Records from a collection:
● ● ●
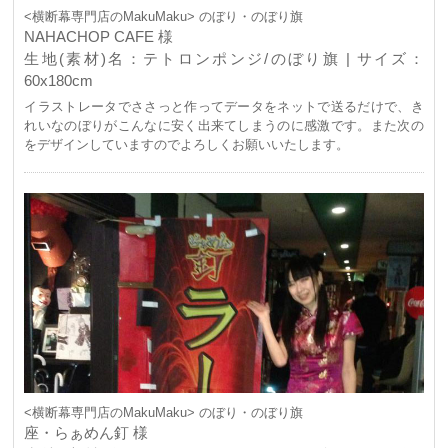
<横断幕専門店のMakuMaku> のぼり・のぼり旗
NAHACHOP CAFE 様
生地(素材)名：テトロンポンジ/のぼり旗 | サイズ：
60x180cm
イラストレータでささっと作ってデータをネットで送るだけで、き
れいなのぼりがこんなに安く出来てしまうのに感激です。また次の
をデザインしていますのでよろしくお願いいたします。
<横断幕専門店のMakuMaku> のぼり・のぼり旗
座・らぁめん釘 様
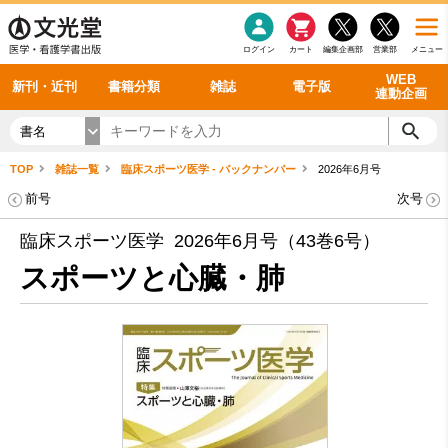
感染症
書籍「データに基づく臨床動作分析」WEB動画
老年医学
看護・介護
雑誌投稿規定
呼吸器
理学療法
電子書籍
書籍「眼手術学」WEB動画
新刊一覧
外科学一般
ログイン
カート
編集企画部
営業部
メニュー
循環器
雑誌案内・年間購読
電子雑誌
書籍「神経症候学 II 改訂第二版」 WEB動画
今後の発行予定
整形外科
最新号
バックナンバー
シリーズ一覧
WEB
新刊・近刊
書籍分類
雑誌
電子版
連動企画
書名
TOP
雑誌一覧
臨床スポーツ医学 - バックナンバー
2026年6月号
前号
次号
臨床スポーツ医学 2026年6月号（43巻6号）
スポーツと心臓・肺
● ● ●
Copy all the entries above exactly as they stand, except for the pictures.

> _Result for this task_
<横断幕専門店のMakuMaku> のぼり・のぼり旗
NAHACHOP CAFE 様
生地(素材)名：テトロンポンジ/のぼり旗 | サイズ：
60x180cm
イラストレータでささっと作ってデータをネットで送るだけで、き
れいなのぼりがこんなに安く出来てしまうのに感激です。また次の
をデザインしていますのでよろしくお願いいたします。
<横断幕専門店のMakuMaku> のぼり・のぼり旗
座・らぁめん釘 様
感染症
書籍「データに基づく臨床動作分析」WEB動画
老年医学
看護・介護
雑誌投稿規定
呼吸器
理学療法
電子書籍
書籍「眼手術学」WEB動画
新刊一覧
外科学一般
ログイン
カート
編集企画部
営業部
メニュー
循環器
雑誌案内・年間購読
電子雑誌
書籍「神経症候学 II 改訂第二版」 WEB動画
今後の発行予定
整形外科
最新号
バックナンバー
シリーズ一覧
WEB
新刊・近刊
書籍分類
雑誌
電子版
連動企画
書名
TOP
雑誌一覧
臨床スポーツ医学 - バックナンバー
2026年6月号
前号
次号
臨床スポーツ医学 2026年6月号（43巻6号）
スポーツと心臓・肺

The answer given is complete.